Я буду счастлив, очень счастлив видеть тебя возле себя. Ты навсегда мой единственный сын, независимо от твоего на это взгляда. Если ты будешь снисходителен ко мне и согласишься на нашу встречу, то тебе объяснят, как и где меня найти. Если же нет, то я не буду держать обиды – у всякого решения есть свои причины, и, думаю, мне они будут понятны. Я хочу, чтобы ты знал, что в любом случае я горжусь тобой. Твой отец».
Голос смолк, и только еле слышно шипел диктофон.
В горле Сергея изо всех сил натянулась ниточка, а глаза обильно повлажнели. Да он и не стеснялся того, что не может удержать катящихся по щекам капель. Дрожащими руками Сергей Кириллович перемотал запись на начало, только с третьей попытки сумел прикурить сигарету и, жадно затянувшись, снова нажал «Play».

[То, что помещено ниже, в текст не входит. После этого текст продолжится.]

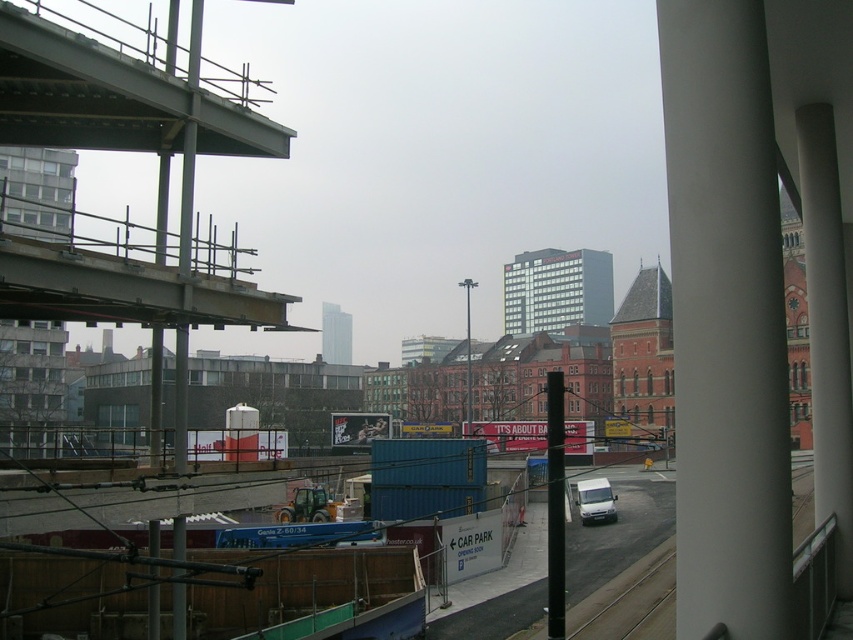
You are a delivery driver who needs to exit the construction site through the gray metallic overpass at upper left. Currently, you are driving your truck behind the white matte van at center. Can you safely move to the left to reach the overpass?

The gray metallic overpass at upper left is to the left of the white matte van at center, so you can safely move left to reach the overpass.

You are a delivery driver who needs to park your van in the CAR PARK near the construction site. Your van is 5 meters long. The gray metallic overpass at upper left is part of the parking structure. Can you safely park your white matte van at center there without hitting the overpass?

The distance between the gray metallic overpass at upper left and the white matte van at center is 51.72 meters. Since your van is only 5 meters long, there is sufficient space to park without hitting the overpass.

You are a delivery driver who needs to park your white matte van at center near the gray concrete train track at lower center. Can you safely drive the van onto the train track?

The gray concrete train track at lower center is above the white matte van at center, so the van cannot drive onto the train track as it is elevated and likely not designed for vehicle parking.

Потом, давясь дымом и слезами, невидящими глазами глядел в темноту за окном, в шипении пытаясь найти еще какой-то скрытый смысл слов. Безучастно летели мимо окна пышные толстые снежинки…
19
Сергей не знал, сколько просидел вот так, глядя в окно, гася обжигающую пальцы сигарету и тут же зажигая другую, слушая навалившуюся ватную тишину, пока с кухни не раздалось тактичное покашливание Тимухина. Сергей воровато стер с лица слезы. Нужно было, видимо, что-то говорить, а он молчал и ощущал себя абсолютно необъяснимо. Словно был разобран на части. Эти части никак не собирались обратно, в единое целое. А если и собрались бы, то это был бы уже не тот, не прежний Сергей Кириллович.
– Сергей Кириллович, – мягко начал разговор Тимухин, – ваш отец много лет живет в Южно-Африканской республике. Он хорошо обеспечен и ни в чем не нуждается. И ни в ком. Кроме вас. Но, как вы, наверно, поняли, решение остается за вами.
Сергей молчал. Только что случалось, наконец, то, о чем он мечтал с самого своего детства, всю жизнь мечтал, а ощущения счастья не было и в помине. Были раздвоенность и пустота. Очень сильно, оглушительно, болезненно сильно хотелось тут же все бросить и помчаться навстречу отцу, все равно куда…
С другой стороны крепко держали старая обида и испуг. Страх сделать шаг в любую сторону. Кажется, ну вот, ты – царь и бог, одно твое слово, одно веление, и все по-твоему, все как хотел… Но в душе ощутимо присутствовала преграда, и Сергей, зажмурившись, разом перемахнул через нее, вдруг широко улыбнулся и с радостной обреченностью произнес:
– Я готов.
– Что ж, хорошо. Я рад, искренне рад за Кирилла. И за вас рад. Это благое дело. Однако должен вас предварительно сориентировать в проблеме. Дело в том, что Кирилл Сергеевич уже много лет носит другое имя, и о его местонахождении никому из его прошлых знакомых не известно.
Сергей недоуменно поднял брови.
– И что это значит? Что мой отец преступник? Или шпион?
Подобных поворотов рациональный и прагматичный Сергей Кириллович не любил и не признавал. Всегда сторонился мало-мальски похожих ситуаций.